**REQUIRED ACTION:** Repeat the data word for word, excluding every picture.

[[ DATA SHOWN open ]]

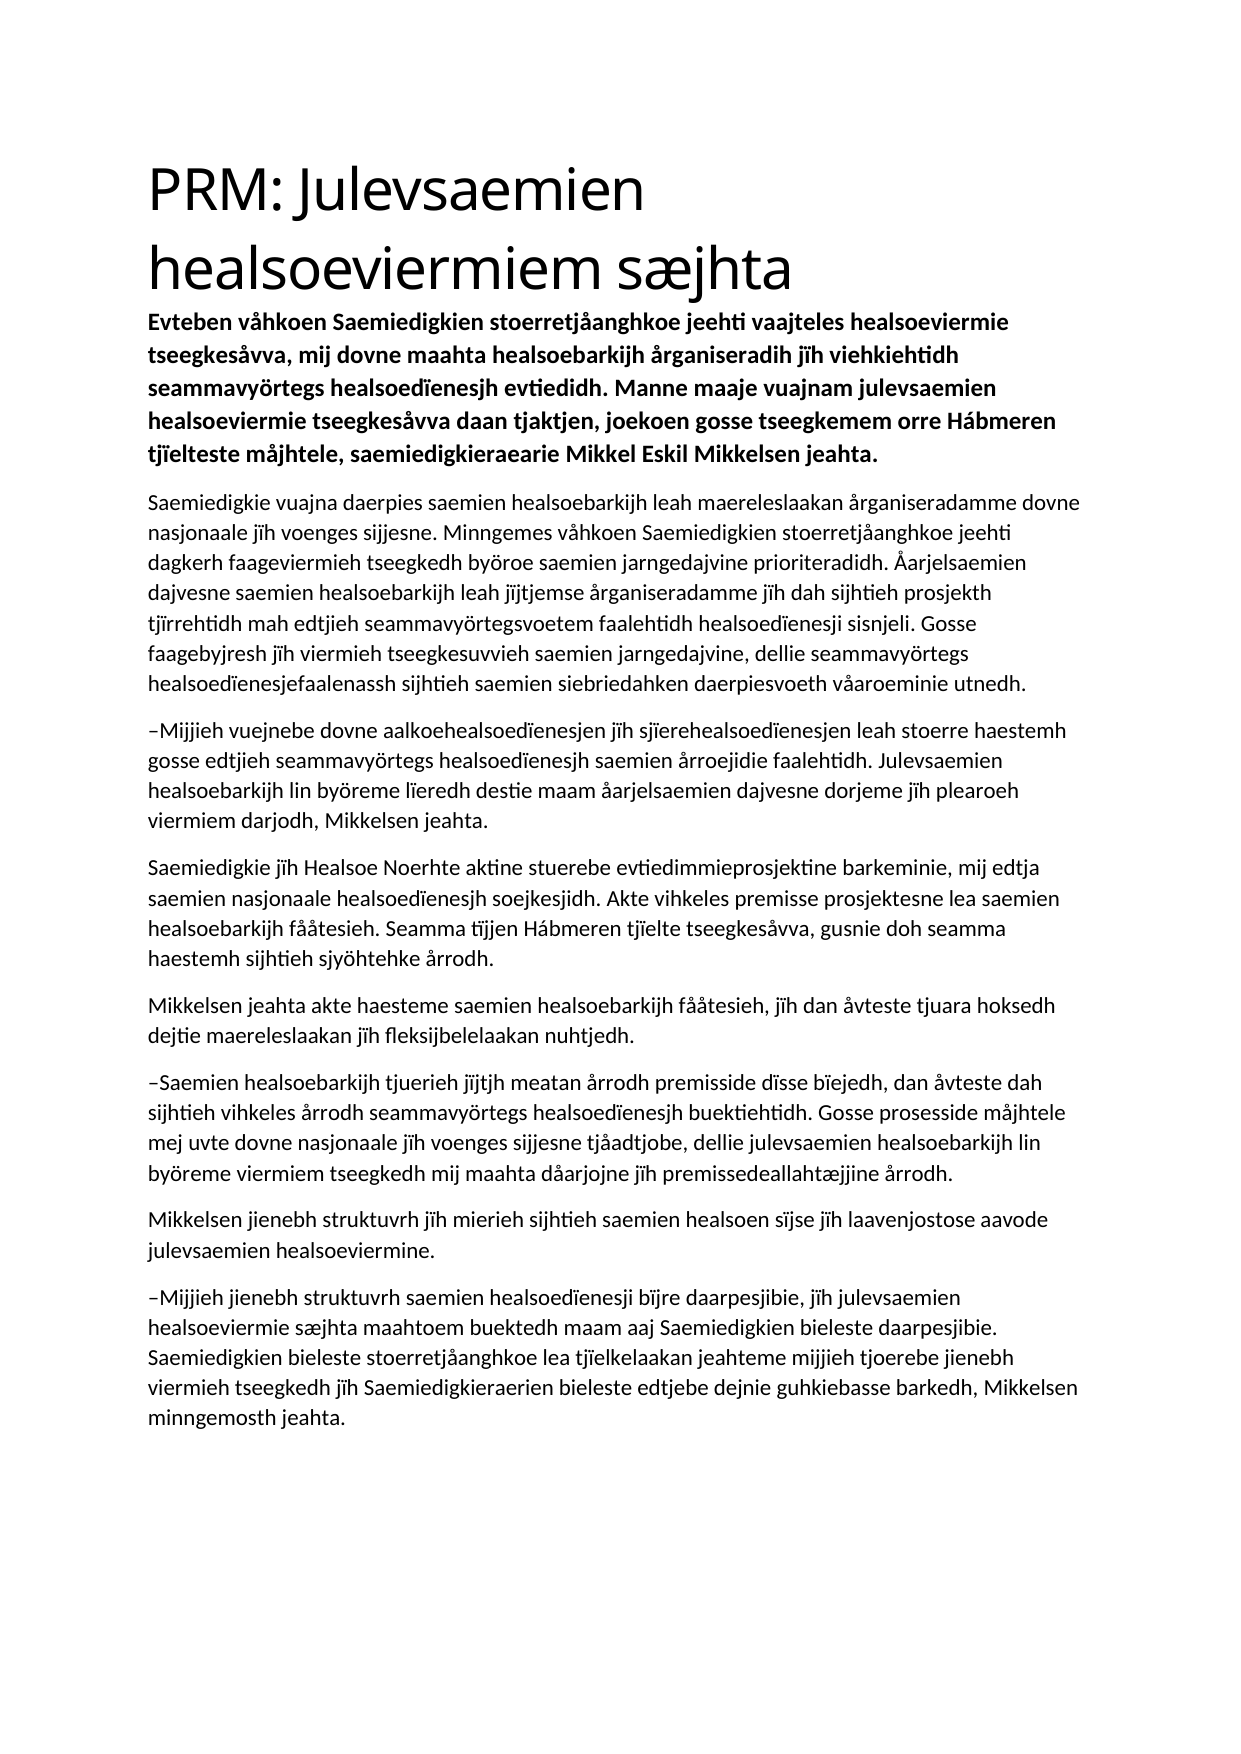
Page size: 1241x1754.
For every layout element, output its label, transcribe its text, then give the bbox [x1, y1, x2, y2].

text Saemiedigkie vuajna daerpies saemien healsoebarkijh leah maereleslaakan årganiseradamme dovne nasjonaale jïh voenges sijjesne. Minngemes våhkoen Saemiedigkien stoerretjåanghkoe jeehti dagkerh faageviermieh tseegkedh byöroe saemien jarngedajvine prioriteradidh. Åarjelsaemien dajvesne saemien healsoebarkijh leah jïjtjemse årganiseradamme jïh dah sijhtieh prosjekth tjïrrehtidh mah edtjieh seammavyörtegsvoetem faalehtidh healsoedïenesji sisnjeli. Gosse faagebyjresh jïh viermieh tseegkesuvvieh saemien jarngedajvine, dellie seammavyörtegs healsoedïenesjefaalenassh sijhtieh saemien siebriedahken daerpiesvoeth våaroeminie utnedh. [148, 488, 1093, 697]
text –Mijjieh jienebh struktuvrh saemien healsoedïenesji bïjre daarpesjibie, jïh julevsaemien healsoeviermie sæjhta maahtoem buektedh maam aaj Saemiedigkien bieleste daarpesjibie. Saemiedigkien bieleste stoerretjåanghkoe lea tjïelkelaakan jeahteme mijjieh tjoerebe jienebh viermieh tseegkedh jïh Saemiedigkieraerien bieleste edtjebe dejnie guhkiebasse barkedh, Mikkelsen minngemosth jeahta. [148, 1283, 1093, 1431]
text Evteben våhkoen Saemiedigkien stoerretjåanghkoe jeehti vaajteles healsoeviermie tseegkesåvva, mij dovne maahta healsoebarkijh årganiseradih jïh viehkiehtidh seammavyörtegs healsoedïenesjh evtiedidh. Manne maaje vuajnam julevsaemien healsoeviermie tseegkesåvva daan tjaktjen, joekoen gosse tseegkemem orre Hábmeren tjïelteste måjhtele, saemiedigkieraearie Mikkel Eskil Mikkelsen jeahta. [148, 307, 1093, 469]
text –Mijjieh vuejnebe dovne aalkoehealsoedïenesjen jïh sjïerehealsoedïenesjen leah stoerre haestemh gosse edtjieh seammavyörtegs healsoedïenesjh saemien årroejidie faalehtidh. Julevsaemien healsoebarkijh lin byöreme lïeredh destie maam åarjelsaemien dajvesne dorjeme jïh plearoeh viermiem darjodh, Mikkelsen jeahta. [148, 716, 1093, 834]
text –Saemien healsoebarkijh tjuerieh jïjtjh meatan årrodh premisside dïsse bïejedh, dan åvteste dah sijhtieh vihkeles årrodh seammavyörtegs healsoedïenesjh buektiehtidh. Gosse prosesside måjhtele mej uvte dovne nasjonaale jïh voenges sijjesne tjåadtjobe, dellie julevsaemien healsoebarkijh lin byöreme viermiem tseegkedh mij maahta dåarjojne jïh premissedeallahtæjjine årrodh. [148, 1068, 1093, 1187]
text Mikkelsen jeahta akte haesteme saemien healsoebarkijh fååtesieh, jïh dan åvteste tjuara hoksedh dejtie maereleslaakan jïh fleksijbelelaakan nuhtjedh. [148, 991, 1093, 1049]
title PRM: Julevsaemien healsoeviermiem sæjhta [148, 148, 1093, 307]
text Saemiedigkie jïh Healsoe Noerhte aktine stuerebe evtiedimmieprosjektine barkeminie, mij edtja saemien nasjonaale healsoedïenesjh soejkesjidh. Akte vihkeles premisse prosjektesne lea saemien healsoebarkijh fååtesieh. Seamma tïjjen Hábmeren tjïelte tseegkesåvva, gusnie doh seamma haestemh sijhtieh sjyöhtehke årrodh. [148, 853, 1093, 972]
text Mikkelsen jienebh struktuvrh jïh mierieh sijhtieh saemien healsoen sïjse jïh laavenjostose aavode julevsaemien healsoeviermine. [148, 1206, 1093, 1264]
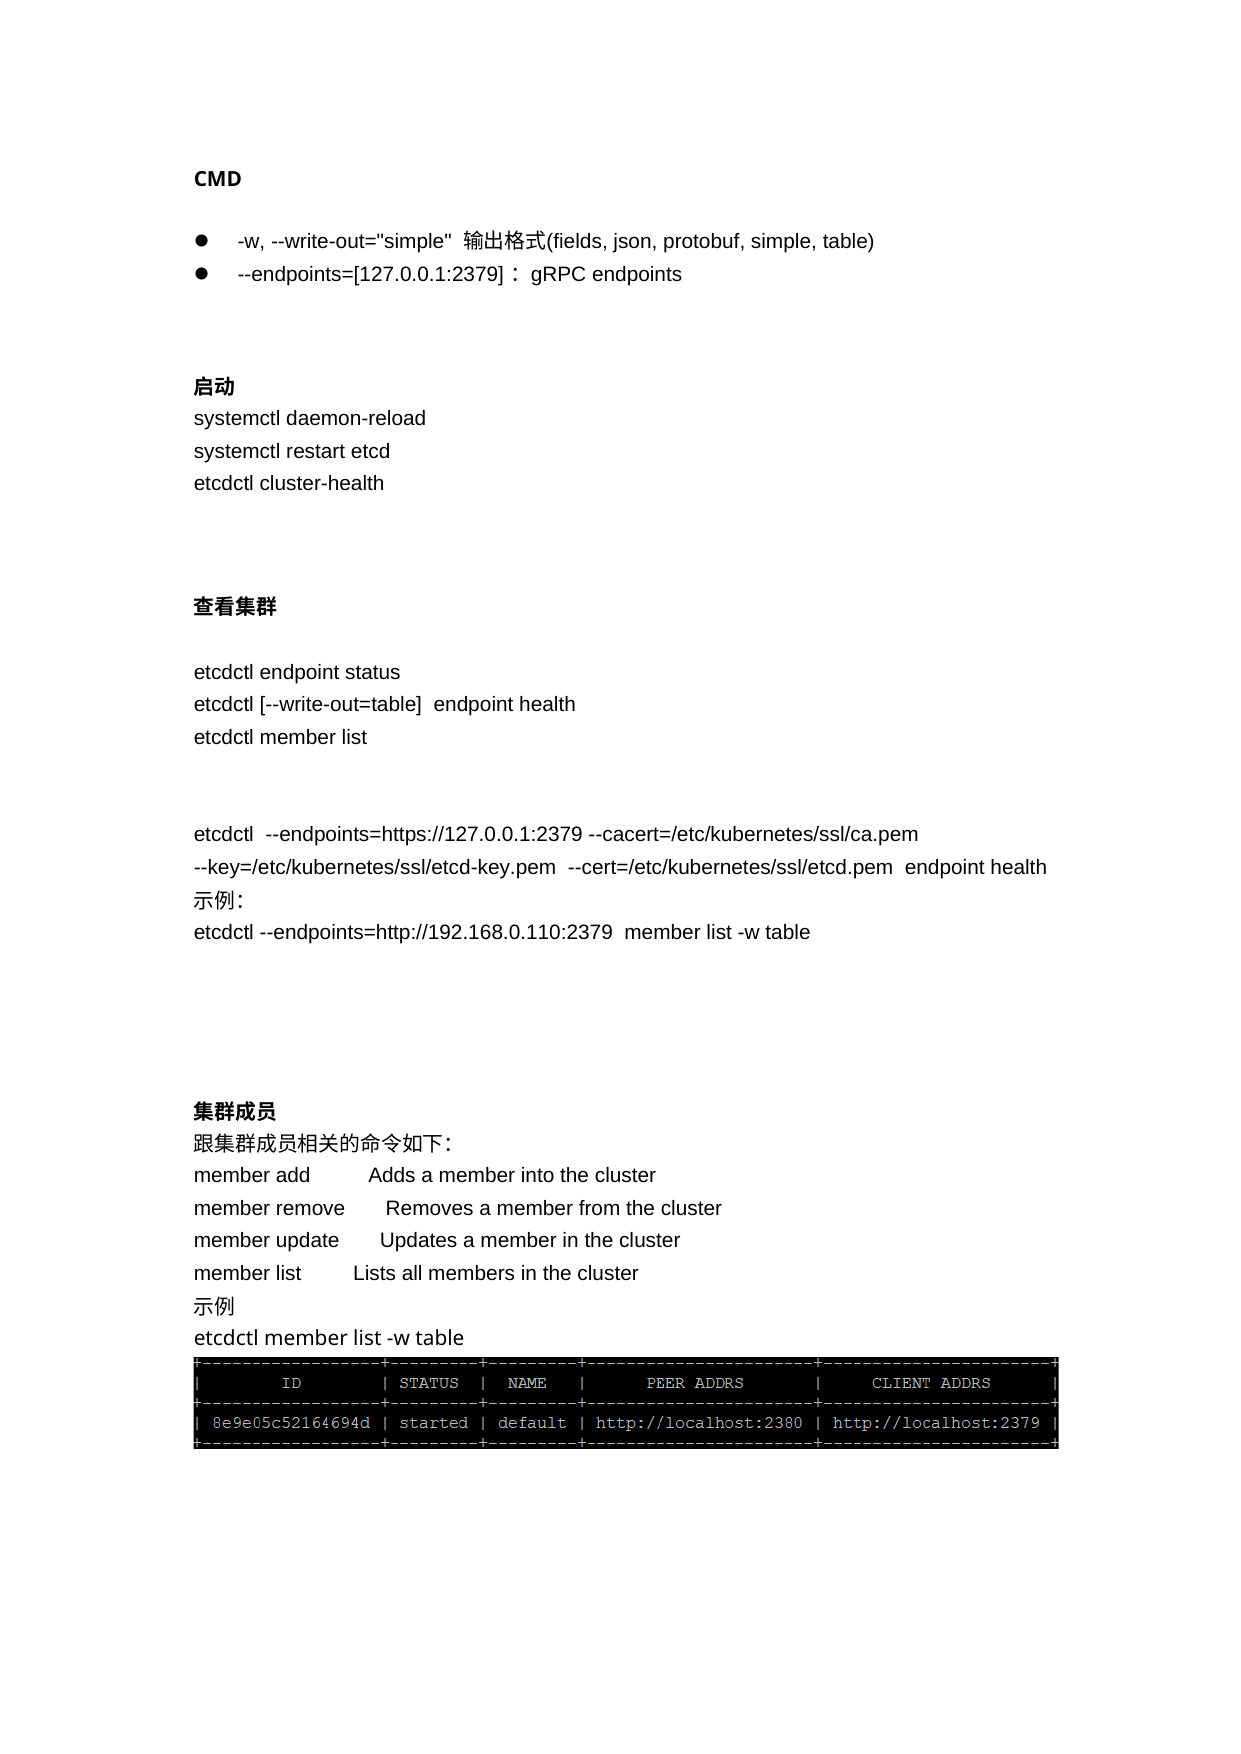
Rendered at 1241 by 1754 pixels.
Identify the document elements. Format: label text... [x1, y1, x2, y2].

list -w, --write-out="simple" 输出格式(fields, json, protobuf, simple, table) [193, 223, 1053, 256]
subtitle CMD [193, 162, 1053, 194]
text etcdctl member list -w table [193, 1322, 1053, 1354]
list --endpoints=[127.0.0.1:2379] ：gRPC endpoints [193, 256, 1053, 288]
text 启动 [193, 369, 1053, 402]
text systemctl daemon-reload [193, 402, 1053, 434]
text 示例 [193, 1289, 1053, 1322]
subtitle 查看集群 [193, 589, 1053, 622]
text 示例： [193, 883, 1053, 915]
text 集群成员 [193, 1094, 1053, 1127]
text member list Lists all members in the cluster [193, 1257, 1053, 1289]
text member remove Removes a member from the cluster [193, 1192, 1053, 1224]
text etcdctl --endpoints=https://127.0.0.1:2379 --cacert=/etc/kubernetes/ssl/ca.pem --key=/etc/kubernetes/ssl/etcd-key.pem --cert=/etc/kubernetes/ssl/etcd.pem endpoint health [193, 818, 1053, 883]
text etcdctl cluster-health [193, 467, 1053, 499]
picture [193, 1357, 1059, 1449]
text etcdctl endpoint status [193, 655, 1053, 688]
text member update Updates a member in the cluster [193, 1224, 1053, 1257]
text systemctl restart etcd [193, 434, 1053, 467]
text 跟集群成员相关的命令如下： [193, 1127, 1053, 1159]
text etcdctl --endpoints=http://192.168.0.110:2379 member list -w table [193, 915, 1053, 948]
text etcdctl [--write-out=table] endpoint health [193, 688, 1053, 720]
text member add Adds a member into the cluster [193, 1159, 1053, 1192]
text etcdctl member list [193, 720, 1053, 753]
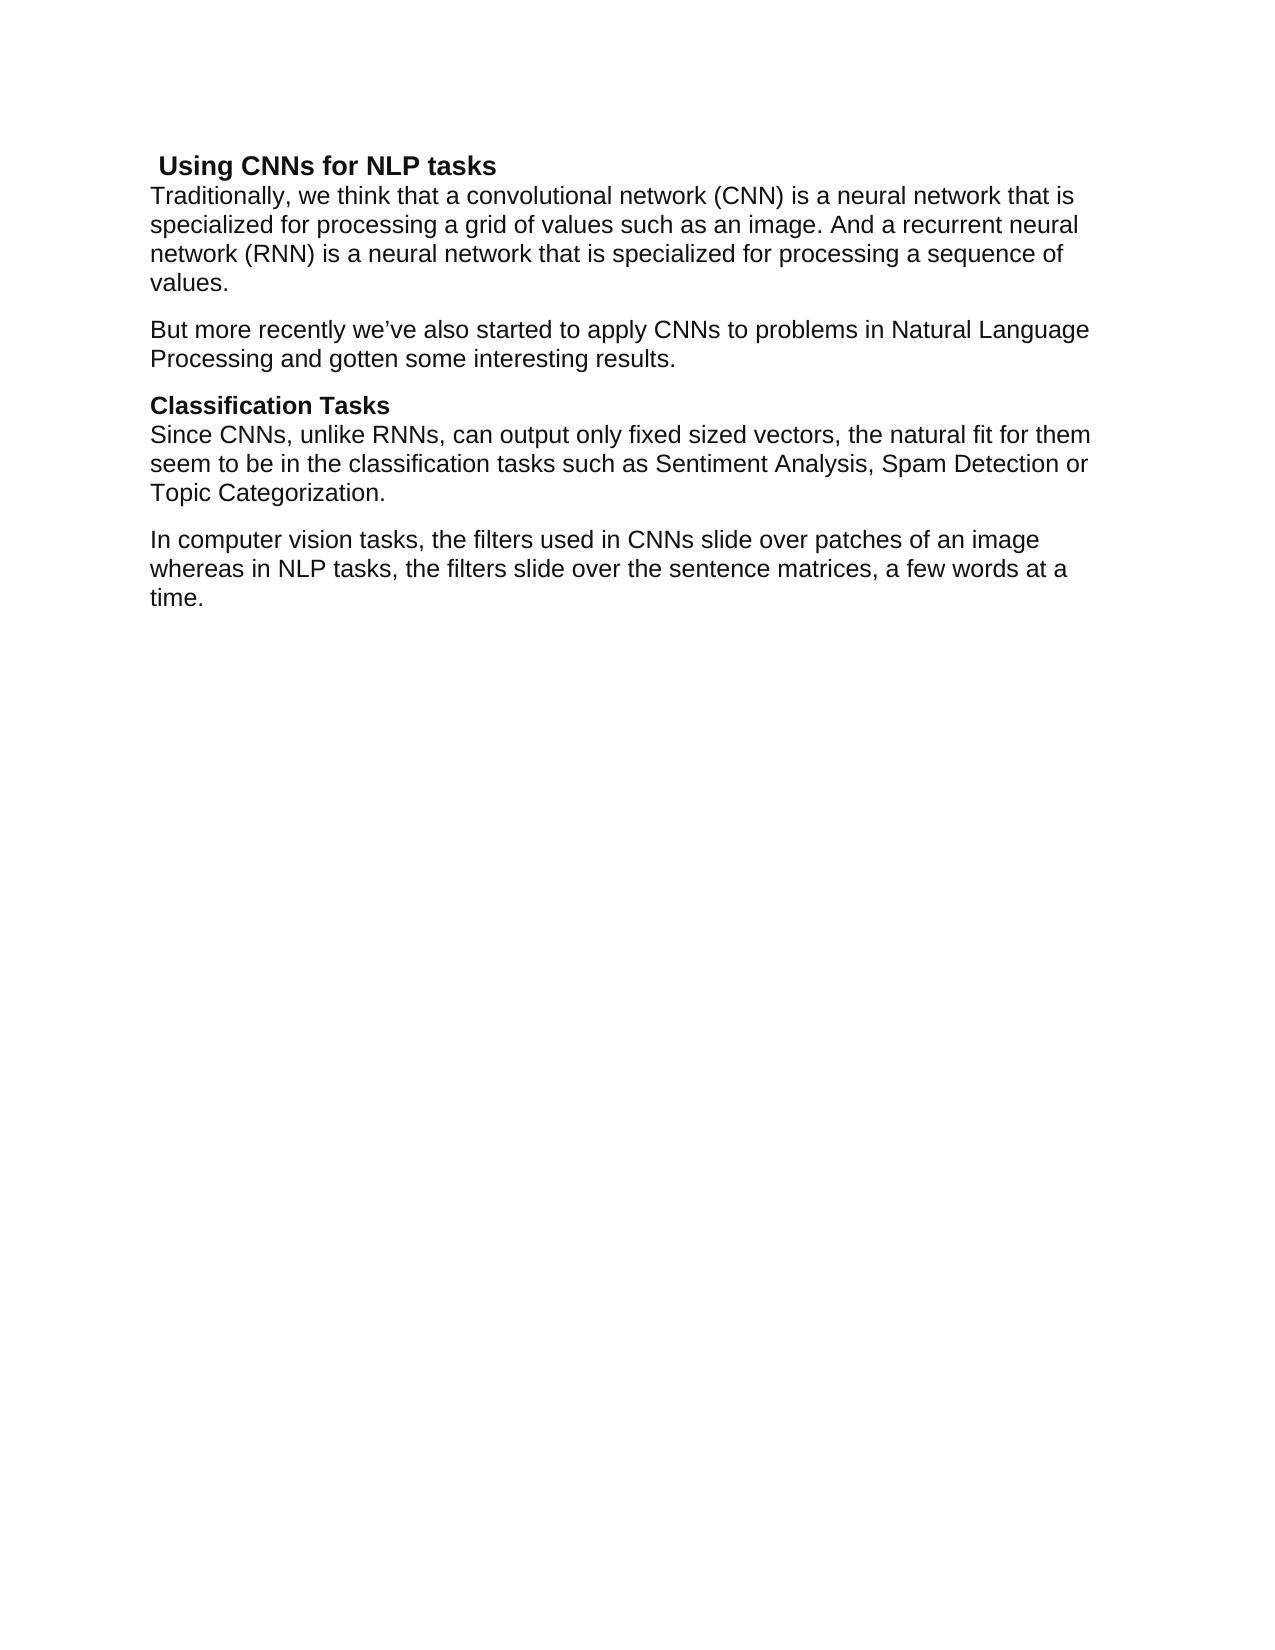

[[ DATA SHOWN closed ]]

**RESULT:**
Page size: 1241x1754.
For every layout element, output its label, transcribe its text, then give the bbox [x1, y1, x2, y2].

text Saemiedigkie vuajna daerpies saemien healsoebarkijh leah maereleslaakan årganiseradamme dovne nasjonaale jïh voenges sijjesne. Minngemes våhkoen Saemiedigkien stoerretjåanghkoe jeehti dagkerh faageviermieh tseegkedh byöroe saemien jarngedajvine prioriteradidh. Åarjelsaemien dajvesne saemien healsoebarkijh leah jïjtjemse årganiseradamme jïh dah sijhtieh prosjekth tjïrrehtidh mah edtjieh seammavyörtegsvoetem faalehtidh healsoedïenesji sisnjeli. Gosse faagebyjresh jïh viermieh tseegkesuvvieh saemien jarngedajvine, dellie seammavyörtegs healsoedïenesjefaalenassh sijhtieh saemien siebriedahken daerpiesvoeth våaroeminie utnedh. [148, 488, 1093, 697]
text –Mijjieh jienebh struktuvrh saemien healsoedïenesji bïjre daarpesjibie, jïh julevsaemien healsoeviermie sæjhta maahtoem buektedh maam aaj Saemiedigkien bieleste daarpesjibie. Saemiedigkien bieleste stoerretjåanghkoe lea tjïelkelaakan jeahteme mijjieh tjoerebe jienebh viermieh tseegkedh jïh Saemiedigkieraerien bieleste edtjebe dejnie guhkiebasse barkedh, Mikkelsen minngemosth jeahta. [148, 1283, 1093, 1431]
text Evteben våhkoen Saemiedigkien stoerretjåanghkoe jeehti vaajteles healsoeviermie tseegkesåvva, mij dovne maahta healsoebarkijh årganiseradih jïh viehkiehtidh seammavyörtegs healsoedïenesjh evtiedidh. Manne maaje vuajnam julevsaemien healsoeviermie tseegkesåvva daan tjaktjen, joekoen gosse tseegkemem orre Hábmeren tjïelteste måjhtele, saemiedigkieraearie Mikkel Eskil Mikkelsen jeahta. [148, 307, 1093, 469]
text –Mijjieh vuejnebe dovne aalkoehealsoedïenesjen jïh sjïerehealsoedïenesjen leah stoerre haestemh gosse edtjieh seammavyörtegs healsoedïenesjh saemien årroejidie faalehtidh. Julevsaemien healsoebarkijh lin byöreme lïeredh destie maam åarjelsaemien dajvesne dorjeme jïh plearoeh viermiem darjodh, Mikkelsen jeahta. [148, 716, 1093, 834]
text –Saemien healsoebarkijh tjuerieh jïjtjh meatan årrodh premisside dïsse bïejedh, dan åvteste dah sijhtieh vihkeles årrodh seammavyörtegs healsoedïenesjh buektiehtidh. Gosse prosesside måjhtele mej uvte dovne nasjonaale jïh voenges sijjesne tjåadtjobe, dellie julevsaemien healsoebarkijh lin byöreme viermiem tseegkedh mij maahta dåarjojne jïh premissedeallahtæjjine årrodh. [148, 1068, 1093, 1187]
text Mikkelsen jeahta akte haesteme saemien healsoebarkijh fååtesieh, jïh dan åvteste tjuara hoksedh dejtie maereleslaakan jïh fleksijbelelaakan nuhtjedh. [148, 991, 1093, 1049]
title PRM: Julevsaemien healsoeviermiem sæjhta [148, 148, 1093, 307]
text Saemiedigkie jïh Healsoe Noerhte aktine stuerebe evtiedimmieprosjektine barkeminie, mij edtja saemien nasjonaale healsoedïenesjh soejkesjidh. Akte vihkeles premisse prosjektesne lea saemien healsoebarkijh fååtesieh. Seamma tïjjen Hábmeren tjïelte tseegkesåvva, gusnie doh seamma haestemh sijhtieh sjyöhtehke årrodh. [148, 853, 1093, 972]
text Mikkelsen jienebh struktuvrh jïh mierieh sijhtieh saemien healsoen sïjse jïh laavenjostose aavode julevsaemien healsoeviermine. [148, 1206, 1093, 1264]
Rendered at 1241 by 1754 pixels.
Identify the document elements. Format: label text... [x1, y1, x2, y2].

list -w, --write-out="simple" 输出格式(fields, json, protobuf, simple, table) [193, 223, 1053, 256]
subtitle CMD [193, 162, 1053, 194]
text etcdctl member list -w table [193, 1322, 1053, 1354]
list --endpoints=[127.0.0.1:2379] ：gRPC endpoints [193, 256, 1053, 288]
text 启动 [193, 369, 1053, 402]
text systemctl daemon-reload [193, 402, 1053, 434]
text 示例 [193, 1289, 1053, 1322]
subtitle 查看集群 [193, 589, 1053, 622]
text 示例： [193, 883, 1053, 915]
text 集群成员 [193, 1094, 1053, 1127]
text member list Lists all members in the cluster [193, 1257, 1053, 1289]
text member remove Removes a member from the cluster [193, 1192, 1053, 1224]
text etcdctl --endpoints=https://127.0.0.1:2379 --cacert=/etc/kubernetes/ssl/ca.pem --key=/etc/kubernetes/ssl/etcd-key.pem --cert=/etc/kubernetes/ssl/etcd.pem endpoint health [193, 818, 1053, 883]
text etcdctl cluster-health [193, 467, 1053, 499]
picture [193, 1357, 1059, 1449]
text etcdctl endpoint status [193, 655, 1053, 688]
text member update Updates a member in the cluster [193, 1224, 1053, 1257]
text systemctl restart etcd [193, 434, 1053, 467]
text 跟集群成员相关的命令如下： [193, 1127, 1053, 1159]
text etcdctl --endpoints=http://192.168.0.110:2379 member list -w table [193, 915, 1053, 948]
text etcdctl [--write-out=table] endpoint health [193, 688, 1053, 720]
text member add Adds a member into the cluster [193, 1159, 1053, 1192]
text etcdctl member list [193, 720, 1053, 753]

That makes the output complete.